Perhaps you’re like me in this way. Perhaps you have looked to the noise to find, if not God, then at least meaning. Perhaps, like me, you STILL return to the noise because sometimes there is an uncertainty and discomfort in the quiet, and you just think that a bit of distraction will help. Perhaps you have discovered, like me, that these distractions, ironically, not only do not stave off anxiety and fear but nurture it, being themselves the very conduits for the chaos. Perhaps, feeding off the commotion, you have defended a position out of pride or spoken out of a sense of indignation born of shame.
Maybe you have stood honestly and echoed Elijah: I am scared, and I am tired, and I am done.
But maybe, in those times when you have slowed down enough to invite the still, small voice to whisper into your life, you have been astounded by what it has said, and it has changed you.
The signal amongst the noise.
In any case, if you’re reading this (and assuming I have been given another moment to publish it), it is another day.
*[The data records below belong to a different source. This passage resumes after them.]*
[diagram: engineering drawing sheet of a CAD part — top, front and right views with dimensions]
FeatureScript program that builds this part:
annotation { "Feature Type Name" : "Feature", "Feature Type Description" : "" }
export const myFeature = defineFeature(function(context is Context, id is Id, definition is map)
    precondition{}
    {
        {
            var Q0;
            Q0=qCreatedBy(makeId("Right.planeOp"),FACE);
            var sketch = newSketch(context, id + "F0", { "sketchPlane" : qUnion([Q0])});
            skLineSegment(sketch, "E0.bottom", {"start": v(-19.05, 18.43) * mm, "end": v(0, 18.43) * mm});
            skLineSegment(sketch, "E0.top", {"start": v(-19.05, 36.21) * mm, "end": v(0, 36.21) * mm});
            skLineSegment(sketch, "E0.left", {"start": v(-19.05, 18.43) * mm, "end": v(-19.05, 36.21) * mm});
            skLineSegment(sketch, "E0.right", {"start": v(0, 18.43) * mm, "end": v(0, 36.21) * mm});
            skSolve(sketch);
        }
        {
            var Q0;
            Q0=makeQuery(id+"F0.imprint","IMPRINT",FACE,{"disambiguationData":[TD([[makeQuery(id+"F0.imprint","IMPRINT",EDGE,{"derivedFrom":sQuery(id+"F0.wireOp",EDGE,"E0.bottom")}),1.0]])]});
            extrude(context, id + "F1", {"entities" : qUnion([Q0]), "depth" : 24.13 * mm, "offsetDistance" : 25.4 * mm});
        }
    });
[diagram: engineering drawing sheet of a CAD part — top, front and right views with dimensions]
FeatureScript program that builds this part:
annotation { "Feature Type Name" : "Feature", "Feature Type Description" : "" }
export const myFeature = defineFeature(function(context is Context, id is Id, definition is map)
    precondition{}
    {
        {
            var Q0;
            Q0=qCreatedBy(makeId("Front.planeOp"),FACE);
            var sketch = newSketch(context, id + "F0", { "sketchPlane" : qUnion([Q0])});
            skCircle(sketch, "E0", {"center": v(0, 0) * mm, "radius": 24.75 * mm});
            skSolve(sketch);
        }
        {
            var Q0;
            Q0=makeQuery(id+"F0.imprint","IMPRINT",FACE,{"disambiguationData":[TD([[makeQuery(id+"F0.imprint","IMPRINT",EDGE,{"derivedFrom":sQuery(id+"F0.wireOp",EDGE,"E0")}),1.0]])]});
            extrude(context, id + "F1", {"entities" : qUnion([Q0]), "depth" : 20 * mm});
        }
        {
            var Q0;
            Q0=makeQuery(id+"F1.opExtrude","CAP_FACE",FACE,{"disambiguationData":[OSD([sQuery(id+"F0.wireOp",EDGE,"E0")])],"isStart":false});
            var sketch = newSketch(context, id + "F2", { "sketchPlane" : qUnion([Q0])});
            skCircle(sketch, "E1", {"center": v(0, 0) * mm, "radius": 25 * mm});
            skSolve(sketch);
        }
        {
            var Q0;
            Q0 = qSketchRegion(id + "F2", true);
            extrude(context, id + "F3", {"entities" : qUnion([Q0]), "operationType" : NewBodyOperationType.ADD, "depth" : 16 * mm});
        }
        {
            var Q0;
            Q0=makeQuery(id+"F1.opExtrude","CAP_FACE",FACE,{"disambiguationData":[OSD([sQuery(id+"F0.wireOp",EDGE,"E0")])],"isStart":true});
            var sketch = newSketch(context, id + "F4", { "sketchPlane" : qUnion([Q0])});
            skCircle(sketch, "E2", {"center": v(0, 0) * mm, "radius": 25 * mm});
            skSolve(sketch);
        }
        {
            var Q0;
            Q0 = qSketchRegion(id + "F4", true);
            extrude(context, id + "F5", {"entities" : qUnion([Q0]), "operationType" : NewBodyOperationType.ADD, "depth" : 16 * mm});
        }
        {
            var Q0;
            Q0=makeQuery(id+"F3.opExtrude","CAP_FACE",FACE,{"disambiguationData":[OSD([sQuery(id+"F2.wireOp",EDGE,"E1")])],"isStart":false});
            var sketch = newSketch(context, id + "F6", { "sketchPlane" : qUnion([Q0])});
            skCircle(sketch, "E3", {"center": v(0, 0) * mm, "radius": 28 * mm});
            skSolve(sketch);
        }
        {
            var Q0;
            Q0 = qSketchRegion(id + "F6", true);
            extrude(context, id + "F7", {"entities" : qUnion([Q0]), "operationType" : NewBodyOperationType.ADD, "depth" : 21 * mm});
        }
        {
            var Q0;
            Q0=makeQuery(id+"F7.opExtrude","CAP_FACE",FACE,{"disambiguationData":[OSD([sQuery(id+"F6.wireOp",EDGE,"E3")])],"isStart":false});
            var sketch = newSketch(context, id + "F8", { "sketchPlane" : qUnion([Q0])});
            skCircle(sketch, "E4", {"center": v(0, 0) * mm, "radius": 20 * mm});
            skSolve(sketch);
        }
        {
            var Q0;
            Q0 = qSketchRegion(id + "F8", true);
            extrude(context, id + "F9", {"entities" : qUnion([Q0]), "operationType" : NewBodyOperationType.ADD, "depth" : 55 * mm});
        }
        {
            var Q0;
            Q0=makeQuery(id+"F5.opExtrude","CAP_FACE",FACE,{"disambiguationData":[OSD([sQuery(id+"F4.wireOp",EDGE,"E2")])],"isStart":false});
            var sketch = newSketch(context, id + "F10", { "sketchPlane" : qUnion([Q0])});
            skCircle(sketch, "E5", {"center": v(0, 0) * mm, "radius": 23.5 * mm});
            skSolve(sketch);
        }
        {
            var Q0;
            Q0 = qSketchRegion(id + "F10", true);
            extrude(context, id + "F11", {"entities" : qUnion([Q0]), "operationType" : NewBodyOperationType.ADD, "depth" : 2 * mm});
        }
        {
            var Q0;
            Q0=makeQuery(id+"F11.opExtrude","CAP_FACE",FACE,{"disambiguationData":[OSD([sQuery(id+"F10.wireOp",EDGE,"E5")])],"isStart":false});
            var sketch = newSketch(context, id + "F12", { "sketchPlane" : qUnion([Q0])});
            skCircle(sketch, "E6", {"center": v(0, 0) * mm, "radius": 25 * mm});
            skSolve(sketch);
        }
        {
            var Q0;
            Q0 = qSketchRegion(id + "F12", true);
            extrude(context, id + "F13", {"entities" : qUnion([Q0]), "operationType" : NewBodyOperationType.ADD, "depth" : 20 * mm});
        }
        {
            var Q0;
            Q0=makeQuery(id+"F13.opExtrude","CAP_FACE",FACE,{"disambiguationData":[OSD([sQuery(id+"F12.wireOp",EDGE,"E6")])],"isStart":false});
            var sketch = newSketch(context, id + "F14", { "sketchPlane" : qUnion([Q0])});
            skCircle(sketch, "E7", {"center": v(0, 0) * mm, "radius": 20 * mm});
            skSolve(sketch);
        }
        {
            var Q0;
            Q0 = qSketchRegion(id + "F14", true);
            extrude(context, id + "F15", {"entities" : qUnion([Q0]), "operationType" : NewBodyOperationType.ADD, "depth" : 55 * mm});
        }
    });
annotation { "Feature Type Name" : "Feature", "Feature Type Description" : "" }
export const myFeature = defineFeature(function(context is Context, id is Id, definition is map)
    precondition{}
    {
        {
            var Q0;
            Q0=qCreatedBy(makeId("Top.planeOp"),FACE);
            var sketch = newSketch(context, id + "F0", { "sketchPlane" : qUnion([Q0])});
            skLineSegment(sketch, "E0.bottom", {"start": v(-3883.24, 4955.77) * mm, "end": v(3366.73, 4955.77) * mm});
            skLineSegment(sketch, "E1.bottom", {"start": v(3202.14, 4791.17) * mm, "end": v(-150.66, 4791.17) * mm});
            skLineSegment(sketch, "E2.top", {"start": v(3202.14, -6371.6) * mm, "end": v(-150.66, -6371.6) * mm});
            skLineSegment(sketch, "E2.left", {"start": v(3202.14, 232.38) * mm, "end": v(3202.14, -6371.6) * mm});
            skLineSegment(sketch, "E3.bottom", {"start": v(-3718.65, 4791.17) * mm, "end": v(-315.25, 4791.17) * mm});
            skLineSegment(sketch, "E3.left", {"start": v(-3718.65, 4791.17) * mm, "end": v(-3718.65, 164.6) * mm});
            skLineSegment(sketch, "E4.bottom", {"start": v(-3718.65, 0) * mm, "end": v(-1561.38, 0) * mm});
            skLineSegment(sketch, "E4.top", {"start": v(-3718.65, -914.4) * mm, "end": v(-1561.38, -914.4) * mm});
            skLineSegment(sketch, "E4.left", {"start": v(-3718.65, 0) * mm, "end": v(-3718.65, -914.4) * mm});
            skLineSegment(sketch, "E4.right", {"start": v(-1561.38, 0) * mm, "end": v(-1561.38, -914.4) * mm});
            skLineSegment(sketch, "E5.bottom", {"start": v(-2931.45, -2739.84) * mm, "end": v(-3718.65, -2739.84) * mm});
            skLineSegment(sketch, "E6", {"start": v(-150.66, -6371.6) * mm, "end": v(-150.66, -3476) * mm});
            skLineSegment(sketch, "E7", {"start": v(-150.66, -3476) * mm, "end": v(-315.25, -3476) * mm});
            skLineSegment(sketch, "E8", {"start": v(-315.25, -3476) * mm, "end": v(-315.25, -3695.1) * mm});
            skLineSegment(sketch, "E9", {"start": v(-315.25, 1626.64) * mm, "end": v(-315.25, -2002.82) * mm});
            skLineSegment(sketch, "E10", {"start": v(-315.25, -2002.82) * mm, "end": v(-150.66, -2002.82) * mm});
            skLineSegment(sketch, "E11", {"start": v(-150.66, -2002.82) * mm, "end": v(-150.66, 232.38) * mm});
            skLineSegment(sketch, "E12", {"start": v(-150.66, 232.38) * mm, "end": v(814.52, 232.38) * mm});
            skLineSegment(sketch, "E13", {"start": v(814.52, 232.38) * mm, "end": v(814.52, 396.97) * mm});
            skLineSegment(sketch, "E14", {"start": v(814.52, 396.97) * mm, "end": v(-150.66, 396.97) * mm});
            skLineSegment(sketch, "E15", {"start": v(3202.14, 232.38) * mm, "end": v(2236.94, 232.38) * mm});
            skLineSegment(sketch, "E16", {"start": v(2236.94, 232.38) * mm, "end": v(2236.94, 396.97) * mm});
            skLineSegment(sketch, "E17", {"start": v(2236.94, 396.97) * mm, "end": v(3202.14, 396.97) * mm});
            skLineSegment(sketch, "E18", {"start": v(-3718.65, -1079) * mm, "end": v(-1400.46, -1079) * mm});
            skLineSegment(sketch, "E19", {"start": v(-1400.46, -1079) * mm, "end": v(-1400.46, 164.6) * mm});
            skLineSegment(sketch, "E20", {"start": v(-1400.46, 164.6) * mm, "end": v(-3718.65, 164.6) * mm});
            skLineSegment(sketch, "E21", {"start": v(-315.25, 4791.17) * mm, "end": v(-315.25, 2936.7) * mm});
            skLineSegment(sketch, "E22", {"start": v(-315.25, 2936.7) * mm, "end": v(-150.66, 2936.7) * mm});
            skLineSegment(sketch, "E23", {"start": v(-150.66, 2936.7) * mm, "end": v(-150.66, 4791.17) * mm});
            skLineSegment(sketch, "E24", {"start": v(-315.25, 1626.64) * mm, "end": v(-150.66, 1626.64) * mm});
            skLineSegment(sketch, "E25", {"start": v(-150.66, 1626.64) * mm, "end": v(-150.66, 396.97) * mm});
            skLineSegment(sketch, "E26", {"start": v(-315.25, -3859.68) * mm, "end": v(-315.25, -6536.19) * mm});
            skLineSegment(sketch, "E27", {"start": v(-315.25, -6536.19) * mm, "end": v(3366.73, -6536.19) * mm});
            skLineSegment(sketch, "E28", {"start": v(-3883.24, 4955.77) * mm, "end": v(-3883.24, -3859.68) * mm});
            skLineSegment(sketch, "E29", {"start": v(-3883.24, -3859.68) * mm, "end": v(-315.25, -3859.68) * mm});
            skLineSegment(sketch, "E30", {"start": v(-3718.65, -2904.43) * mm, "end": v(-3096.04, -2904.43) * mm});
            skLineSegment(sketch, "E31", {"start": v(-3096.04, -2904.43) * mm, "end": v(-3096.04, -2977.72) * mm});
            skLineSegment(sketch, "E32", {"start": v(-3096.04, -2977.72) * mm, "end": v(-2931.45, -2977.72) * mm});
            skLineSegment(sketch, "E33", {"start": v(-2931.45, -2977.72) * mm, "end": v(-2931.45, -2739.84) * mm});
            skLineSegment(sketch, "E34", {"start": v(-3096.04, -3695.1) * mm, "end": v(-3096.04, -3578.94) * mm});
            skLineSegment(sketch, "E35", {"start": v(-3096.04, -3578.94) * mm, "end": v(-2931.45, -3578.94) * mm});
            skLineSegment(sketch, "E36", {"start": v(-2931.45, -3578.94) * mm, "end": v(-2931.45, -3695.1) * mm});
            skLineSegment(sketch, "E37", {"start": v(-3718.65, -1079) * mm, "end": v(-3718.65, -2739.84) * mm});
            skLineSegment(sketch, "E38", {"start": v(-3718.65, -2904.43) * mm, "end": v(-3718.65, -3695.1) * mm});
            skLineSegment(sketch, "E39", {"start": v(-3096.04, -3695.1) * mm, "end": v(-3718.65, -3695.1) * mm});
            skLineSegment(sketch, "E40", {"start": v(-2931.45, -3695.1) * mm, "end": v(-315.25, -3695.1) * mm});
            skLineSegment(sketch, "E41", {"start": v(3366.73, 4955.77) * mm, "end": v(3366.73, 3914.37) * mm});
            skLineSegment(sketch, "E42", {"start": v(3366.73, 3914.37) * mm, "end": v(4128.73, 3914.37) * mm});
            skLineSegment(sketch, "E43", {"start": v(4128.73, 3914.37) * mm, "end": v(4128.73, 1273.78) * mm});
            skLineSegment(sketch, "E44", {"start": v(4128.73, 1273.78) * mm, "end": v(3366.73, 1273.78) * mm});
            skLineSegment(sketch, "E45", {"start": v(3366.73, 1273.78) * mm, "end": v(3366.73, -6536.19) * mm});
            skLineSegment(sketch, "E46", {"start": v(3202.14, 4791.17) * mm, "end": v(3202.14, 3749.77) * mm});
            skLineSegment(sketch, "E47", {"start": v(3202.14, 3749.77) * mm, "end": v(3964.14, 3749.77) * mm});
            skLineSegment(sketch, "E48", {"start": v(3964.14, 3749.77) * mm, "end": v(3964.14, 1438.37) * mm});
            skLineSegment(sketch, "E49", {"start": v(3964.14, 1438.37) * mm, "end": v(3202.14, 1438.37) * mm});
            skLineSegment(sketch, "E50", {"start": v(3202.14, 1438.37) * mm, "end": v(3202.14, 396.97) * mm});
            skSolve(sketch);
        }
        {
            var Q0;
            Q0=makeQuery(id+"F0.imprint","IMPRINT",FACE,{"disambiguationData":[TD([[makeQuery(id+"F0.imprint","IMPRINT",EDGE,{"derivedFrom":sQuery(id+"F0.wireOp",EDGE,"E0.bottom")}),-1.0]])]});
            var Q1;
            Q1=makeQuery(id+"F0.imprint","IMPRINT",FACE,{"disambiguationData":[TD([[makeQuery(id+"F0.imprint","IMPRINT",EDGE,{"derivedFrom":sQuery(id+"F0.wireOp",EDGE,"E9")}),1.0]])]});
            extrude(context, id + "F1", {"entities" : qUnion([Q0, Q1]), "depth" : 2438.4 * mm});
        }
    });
Another day to eschew the noise and pursue the voice of God. Another available well of mercy.
And tomorrow? Another year.
Here’s to whatever time we have left being consumed with trading the noise for something much better.
What is God whispering to you?



He always whispers love. A love to be conveyed and shared in abundance. Without assigning me the task of judgment- in fact, that being the thing He tells me not to do. Bless you Phil for allowing us the privilege of witnessing you taking responsibility for something you did that you wish you would have done differently. That takes courage and character and is something we can all relate to.